• **Explore the material**
[1] Decide whether each statement below agrees with the letter about hot weather and salmon: (a) water above 73 degrees Fahrenheit can be lethal, (b) the Muckleshoot Tribe counted more than 34,000 adult sockeye salmon by Aug. 24, and (c) regional watershed councils have worked for ten years to restore salmon habitat. For each one, answer yes or no and quote the words of the letter that settle it.
[2] Retype the stretch of the letter about hot weather and salmon from "Letter to the" through "grounds to reproduce.", keeping every word and mark unchanged.
[3] Pick up the letter about hot weather and salmon after its final sentence and keep writing it.

+++ Selected excerpt

Hot weather bad for salmon | Letter

Letter to the editor from Duvall Councilmember Jason Walker, Snoqualmie Watershed Forum Chair, King County Council Chair Larry Phillips, WRIA 8 Salmon Recovery Council Chair, and Covington City Councilmember Marlla Mhoon, WRIA 9 Watershed Ecosystem Forum Co-Chair

Our region’s salmon are in hot water. While many people may welcome this summer’s prolonged hot and dry weather, salmon – symbol of the Northwest – are gravely threatened.

The lack of snowpack and spring rain, combined with sustained high summer temperatures, have reduced the amount of water and increased temperatures in our streams and rivers to lethal levels for salmon. Under these conditions, far too many will die before reaching their spawning grounds to reproduce.

Area rivers support five species of native salmon and three types of trout, with Chinook salmon, steelhead, and bull trout listed as “threatened” under the Endangered Species Act. Regional watershed councils have worked tirelessly for two decades, with a significant investment of public resources, to protect and restore salmon habitat, improve water quality, and create conditions that allow salmon to return to spawn in our local rivers and streams each year.

And yet, this year’s conditions are truly alarming for recovery. Many of our creeks and rivers are experiencing the lowest flows and highest water temperatures ever recorded. Low flows and warm water are wreaking havoc in areas throughout our watersheds that are important for spawning, where salmon lay eggs, and for rearing, where baby salmon grow.

Sustained water temperatures above 68 degrees Fahrenheit can stress young salmon, increase disease and keep adult salmon from reaching their spawning grounds. Water temperatures above 73 degrees Fahrenheit can be lethal. For most of the summer, water in the Cedar, Sammamish and Snoqualmie Rivers has approached or reached these dangerous temperatures, and conditions in other rivers are almost as dire. An already hard journey for salmon has been made even more challenging by these conditions, which have limited the number of adult fish able to make it into the rivers and creeks around Lake Washington.

The Muckleshoot Tribe counted only 3,100 adult Chinook salmon and fewer than 34,000 adult sockeye salmon entering the Lake Washington watershed through the Ballard Locks as of Aug. 24. This is about 41 percent of the Chinook and about 27 percent of the sockeye that should have returned by now, compared to the last 10 years.  And of these already low numbers of returning fish, current river conditions mean that even fewer are likely to reproduce.

++++++
+++ Extracted material

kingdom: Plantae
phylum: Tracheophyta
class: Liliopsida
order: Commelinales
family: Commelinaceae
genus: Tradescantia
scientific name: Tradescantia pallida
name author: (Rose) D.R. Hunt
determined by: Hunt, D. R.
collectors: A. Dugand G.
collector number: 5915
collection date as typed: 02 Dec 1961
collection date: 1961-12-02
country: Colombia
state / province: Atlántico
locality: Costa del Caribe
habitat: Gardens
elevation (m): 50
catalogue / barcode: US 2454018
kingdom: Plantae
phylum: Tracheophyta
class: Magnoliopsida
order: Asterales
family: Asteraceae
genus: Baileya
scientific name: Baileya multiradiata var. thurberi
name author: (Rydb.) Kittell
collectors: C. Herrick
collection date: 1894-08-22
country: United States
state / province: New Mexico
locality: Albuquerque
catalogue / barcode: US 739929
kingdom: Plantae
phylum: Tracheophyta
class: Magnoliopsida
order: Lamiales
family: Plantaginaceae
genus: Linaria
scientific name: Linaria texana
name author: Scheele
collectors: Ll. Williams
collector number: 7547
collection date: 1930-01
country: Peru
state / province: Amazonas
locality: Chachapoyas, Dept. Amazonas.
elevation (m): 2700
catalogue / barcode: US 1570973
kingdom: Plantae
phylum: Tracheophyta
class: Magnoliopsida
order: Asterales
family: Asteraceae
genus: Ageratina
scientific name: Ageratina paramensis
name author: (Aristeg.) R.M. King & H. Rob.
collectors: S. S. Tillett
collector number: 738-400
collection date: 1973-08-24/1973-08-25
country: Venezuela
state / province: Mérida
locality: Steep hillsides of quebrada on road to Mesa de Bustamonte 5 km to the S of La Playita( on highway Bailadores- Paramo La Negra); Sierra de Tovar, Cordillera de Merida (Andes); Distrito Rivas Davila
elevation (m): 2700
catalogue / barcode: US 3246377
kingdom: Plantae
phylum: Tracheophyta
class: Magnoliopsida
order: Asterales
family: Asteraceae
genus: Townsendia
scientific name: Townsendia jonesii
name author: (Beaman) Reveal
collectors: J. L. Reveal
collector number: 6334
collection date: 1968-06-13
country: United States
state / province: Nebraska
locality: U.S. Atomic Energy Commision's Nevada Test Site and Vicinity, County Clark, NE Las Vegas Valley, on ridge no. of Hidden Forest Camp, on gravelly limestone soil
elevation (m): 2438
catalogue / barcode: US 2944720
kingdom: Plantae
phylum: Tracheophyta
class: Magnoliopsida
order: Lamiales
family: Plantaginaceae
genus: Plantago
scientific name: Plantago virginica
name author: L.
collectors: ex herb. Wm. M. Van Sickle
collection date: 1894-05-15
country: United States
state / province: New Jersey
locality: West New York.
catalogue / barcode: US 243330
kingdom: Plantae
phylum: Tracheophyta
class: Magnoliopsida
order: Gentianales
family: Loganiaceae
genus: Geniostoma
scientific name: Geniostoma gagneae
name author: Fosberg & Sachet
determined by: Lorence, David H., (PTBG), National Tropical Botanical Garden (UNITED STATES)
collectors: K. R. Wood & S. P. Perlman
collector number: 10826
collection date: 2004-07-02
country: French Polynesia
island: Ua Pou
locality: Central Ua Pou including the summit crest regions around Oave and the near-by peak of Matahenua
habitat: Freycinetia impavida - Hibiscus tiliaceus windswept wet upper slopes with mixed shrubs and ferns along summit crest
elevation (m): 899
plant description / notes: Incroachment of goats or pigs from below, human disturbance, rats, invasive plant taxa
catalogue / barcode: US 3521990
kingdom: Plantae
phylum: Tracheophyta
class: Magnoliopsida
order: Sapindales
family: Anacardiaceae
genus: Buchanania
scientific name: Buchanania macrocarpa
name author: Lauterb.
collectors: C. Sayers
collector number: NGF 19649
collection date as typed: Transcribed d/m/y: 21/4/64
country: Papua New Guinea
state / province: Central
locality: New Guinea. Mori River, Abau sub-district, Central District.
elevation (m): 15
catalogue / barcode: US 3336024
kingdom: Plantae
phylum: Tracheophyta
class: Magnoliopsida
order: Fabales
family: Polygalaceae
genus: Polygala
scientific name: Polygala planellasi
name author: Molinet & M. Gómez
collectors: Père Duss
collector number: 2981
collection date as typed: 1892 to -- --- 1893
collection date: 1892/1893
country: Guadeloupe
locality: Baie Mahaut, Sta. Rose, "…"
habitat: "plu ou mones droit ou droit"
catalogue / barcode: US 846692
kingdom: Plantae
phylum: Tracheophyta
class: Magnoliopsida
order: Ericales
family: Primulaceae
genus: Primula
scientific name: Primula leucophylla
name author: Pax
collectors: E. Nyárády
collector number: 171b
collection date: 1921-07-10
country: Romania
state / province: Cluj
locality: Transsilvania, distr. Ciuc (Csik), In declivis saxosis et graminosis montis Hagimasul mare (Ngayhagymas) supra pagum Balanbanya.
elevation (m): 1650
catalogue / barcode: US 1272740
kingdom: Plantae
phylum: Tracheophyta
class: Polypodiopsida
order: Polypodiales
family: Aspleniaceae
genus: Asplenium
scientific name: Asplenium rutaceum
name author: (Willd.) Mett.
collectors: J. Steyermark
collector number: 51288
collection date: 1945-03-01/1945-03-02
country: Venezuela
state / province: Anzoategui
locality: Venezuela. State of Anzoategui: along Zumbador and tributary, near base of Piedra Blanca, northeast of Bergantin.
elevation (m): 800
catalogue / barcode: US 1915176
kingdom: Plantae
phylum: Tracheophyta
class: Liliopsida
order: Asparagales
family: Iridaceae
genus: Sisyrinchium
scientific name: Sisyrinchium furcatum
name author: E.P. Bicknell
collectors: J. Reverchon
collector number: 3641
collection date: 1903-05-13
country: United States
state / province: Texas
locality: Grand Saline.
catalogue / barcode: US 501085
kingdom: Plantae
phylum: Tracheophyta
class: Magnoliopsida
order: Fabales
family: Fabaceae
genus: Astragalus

++++++

• **Task results**
[1]
(a) Yes: "Water temperatures above 73 degrees Fahrenheit can be lethal."
(b) No: "fewer than 34,000 adult sockeye salmon entering the Lake Washington watershed through the Ballard Locks as of Aug. 24"
(c) No: "Regional watershed councils have worked tirelessly for two decades"

[2]
Letter to the editor from Duvall Councilmember Jason Walker, Snoqualmie Watershed Forum Chair, King County Council Chair Larry Phillips, WRIA 8 Salmon Recovery Council Chair, and Covington City Councilmember Marlla Mhoon, WRIA 9 Watershed Ecosystem Forum Co-Chair

Our region’s salmon are in hot water. While many people may welcome this summer’s prolonged hot and dry weather, salmon – symbol of the Northwest – are gravely threatened.

The lack of snowpack and spring rain, combined with sustained high summer temperatures, have reduced the amount of water and increased temperatures in our streams and rivers to lethal levels for salmon. Under these conditions, far too many will die before reaching their spawning grounds to reproduce.

[3]
Recognizing the effects of worsening drought conditions on salmon and drinking water storage, Seattle Public Utilities, Tacoma Water and Everett have activated their Water Shortage Contingency Plans, moving to “voluntary status,” which asks that customers reduce consumption by 10 percent. The utilities’ conservation efforts are essential to maintaining the clean water and flow conditions needed to support healthy salmon populations in the Snohomish, Cedar, Green/Duwamish, Tolt and Snoqualmie rivers.

Given the unprecedented combination of low river flows and continuing high water temperatures, local utilities should broadly communicate conservation messages to partners and the public, with an emphasis on how much additional water we need to save. They should consider moving quickly to more robust conservation measures if conditions warrant.

Climate scientists tell us that this summer’s conditions may become the new normal. Now more than ever, we must act to reduce the impacts of a changing climate, not only for ourselves, but for our prized fish and wildlife species.

We need to lower stream temperatures by planting more trees on stream banks, reconnecting streams with cold groundwater sources, and each of us needs to think about how we can use less water. We need to consider salmon in stream flow management decisions.

Failing to do these things means salmon will find it harder and harder to return to our local streams each year, and may eventually be only a memory in a place they once served to define.

The weather forecast into the fall is for more sunny days. Please join us in hoping for rain—and conserving water in the meantime!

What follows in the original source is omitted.